Nuevamente habría que dedicar especial atención al lenguaje y a las búsquedas narrativas que hace el autor en sus relatos. Voy a copiar el inicio del relato La estirpe amarilla: “Estos hechos no comienzan en ninguno de estos lugares. No lo hacen, por ejemplo, dentro de ese pozo…”. A esto me refiero con la búsqueda narrativa. No se comienza el relato diciendo dónde se inician los hechos, sino dónde no lo hacen. Estuve dándole vueltas a este inicio y a muchas de las expresiones e imágenes de este libro que, repito, demuestran la madurez del autor. Recordé otros inicios que me impresionaron en su momento, como el inicio de El extranjero de Albert Camus o el de Seda de Alessandro Baricco.

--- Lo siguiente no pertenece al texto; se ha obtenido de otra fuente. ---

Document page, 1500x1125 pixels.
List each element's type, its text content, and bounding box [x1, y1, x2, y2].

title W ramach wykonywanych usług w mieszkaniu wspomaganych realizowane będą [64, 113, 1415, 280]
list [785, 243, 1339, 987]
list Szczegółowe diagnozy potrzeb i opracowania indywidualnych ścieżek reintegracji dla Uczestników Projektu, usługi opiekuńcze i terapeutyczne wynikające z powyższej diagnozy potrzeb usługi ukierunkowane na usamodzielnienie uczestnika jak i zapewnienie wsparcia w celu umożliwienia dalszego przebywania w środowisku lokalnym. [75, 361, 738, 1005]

Lo que encontramos en este libro no es más de los mismo, sino un Matías Candeira mejorado que demuestra que la atención recibida con su primer libro no sólo era merecida, sino que se repetirá con este segundo.
8 comentarios:
Estimada Marta:
He leído tu reseña con interés, y me parece haber detectado un pequeño error: hablas de "El camino" de Albert Camus...

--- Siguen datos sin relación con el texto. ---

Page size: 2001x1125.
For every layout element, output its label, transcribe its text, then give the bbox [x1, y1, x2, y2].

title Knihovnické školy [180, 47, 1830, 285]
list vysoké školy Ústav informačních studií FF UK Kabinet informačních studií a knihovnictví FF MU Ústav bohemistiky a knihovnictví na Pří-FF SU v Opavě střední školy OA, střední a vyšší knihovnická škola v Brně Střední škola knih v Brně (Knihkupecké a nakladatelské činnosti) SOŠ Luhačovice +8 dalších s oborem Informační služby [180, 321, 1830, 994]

Imagino que quieres decir "El camino" de Miguel Delibes, o "El extranjero" de Albert Camus.
(Te lo digo por si deseas corregirlo, no hace falta que publiques el comentario)
saludos
david
Compré el libro nada más leer la reseña, porque siempre suelen gustarme tus recomendaciones de libros de relatos. leí anoche el primer relato y es estupendo!
He comprado el libro hace un ratito. Qué bueno que hayas subido una reseña, tienes el blog muy olvidado. Espero que estés bien y que no vayas a cerrar el blog. Abrazos.
Beatriz Moniello
DAVID:
Sí, David, tienes toda la razón: me refería a El extranjero. No sé el porqué de ese lapsus, porque El camino de Delibes lo leí en la adolescencia y recuerdo que no me gustó nada de nada. Ahora lo corrijo. Gracias.
BEATRIZ:
No tengo pensado cerrar el blog ni mucho menos. Muchas gracias por tu interés. Un abrazo.
Has mencionado justo dos de mis relatos favoritos, Marta: El extraño y la estirpe amarilla. Cómo se nota que esta chica sabe!! :-D
:)
Matías es un escritor que promete y que llegará lejos.
Matías es un escritor que promete que llegará lejos. Tú lo has dicho.